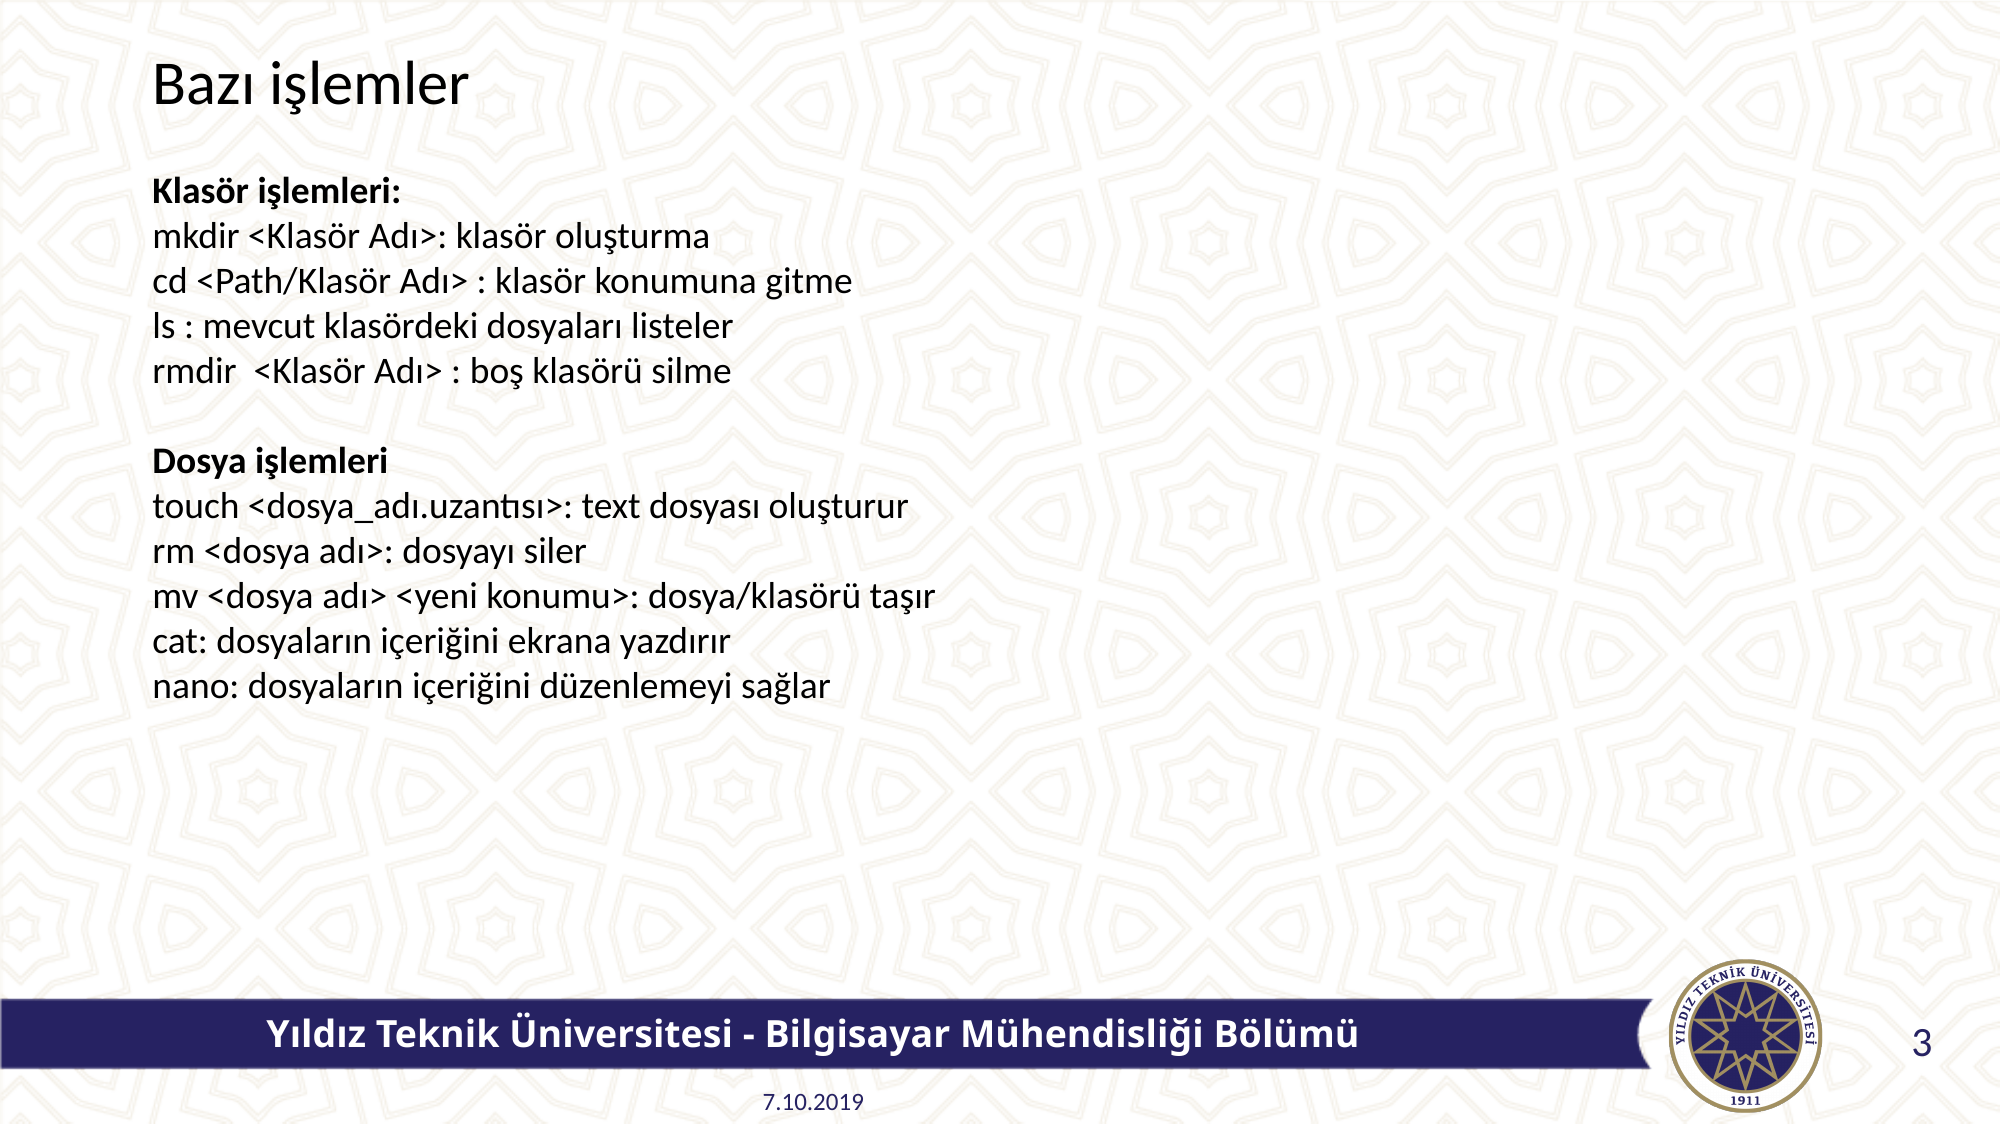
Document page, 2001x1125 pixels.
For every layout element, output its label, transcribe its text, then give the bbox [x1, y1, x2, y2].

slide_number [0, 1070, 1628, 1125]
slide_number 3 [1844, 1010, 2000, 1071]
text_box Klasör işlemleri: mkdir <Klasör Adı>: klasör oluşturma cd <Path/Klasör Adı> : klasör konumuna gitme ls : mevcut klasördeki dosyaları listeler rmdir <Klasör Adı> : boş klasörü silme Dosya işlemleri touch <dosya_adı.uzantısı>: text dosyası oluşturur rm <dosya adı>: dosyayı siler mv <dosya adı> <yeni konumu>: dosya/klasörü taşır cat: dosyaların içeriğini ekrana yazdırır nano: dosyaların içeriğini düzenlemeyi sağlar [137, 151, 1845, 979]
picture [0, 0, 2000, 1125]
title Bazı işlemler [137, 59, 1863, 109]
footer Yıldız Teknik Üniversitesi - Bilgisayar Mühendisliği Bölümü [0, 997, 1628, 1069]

> [DESCRIPTION OF THE TASK]: Would you set down the records above once more, exactly, with the pictures removed?

> [PROBLEM SOLUTION]:
Document page, 2001x1125 pixels.
For every layout element, output its label, transcribe its text, then give the bbox [x1, y1, x2, y2].

slide_number [0, 1070, 1628, 1125]
slide_number 3 [1844, 1010, 2000, 1071]
text_box Klasör işlemleri: mkdir <Klasör Adı>: klasör oluşturma cd <Path/Klasör Adı> : klasör konumuna gitme ls : mevcut klasördeki dosyaları listeler rmdir <Klasör Adı> : boş klasörü silme Dosya işlemleri touch <dosya_adı.uzantısı>: text dosyası oluşturur rm <dosya adı>: dosyayı siler mv <dosya adı> <yeni konumu>: dosya/klasörü taşır cat: dosyaların içeriğini ekrana yazdırır nano: dosyaların içeriğini düzenlemeyi sağlar [137, 151, 1845, 979]
picture [0, 0, 2000, 1125]
title Bazı işlemler [137, 59, 1863, 109]
footer Yıldız Teknik Üniversitesi - Bilgisayar Mühendisliği Bölümü [0, 997, 1628, 1069]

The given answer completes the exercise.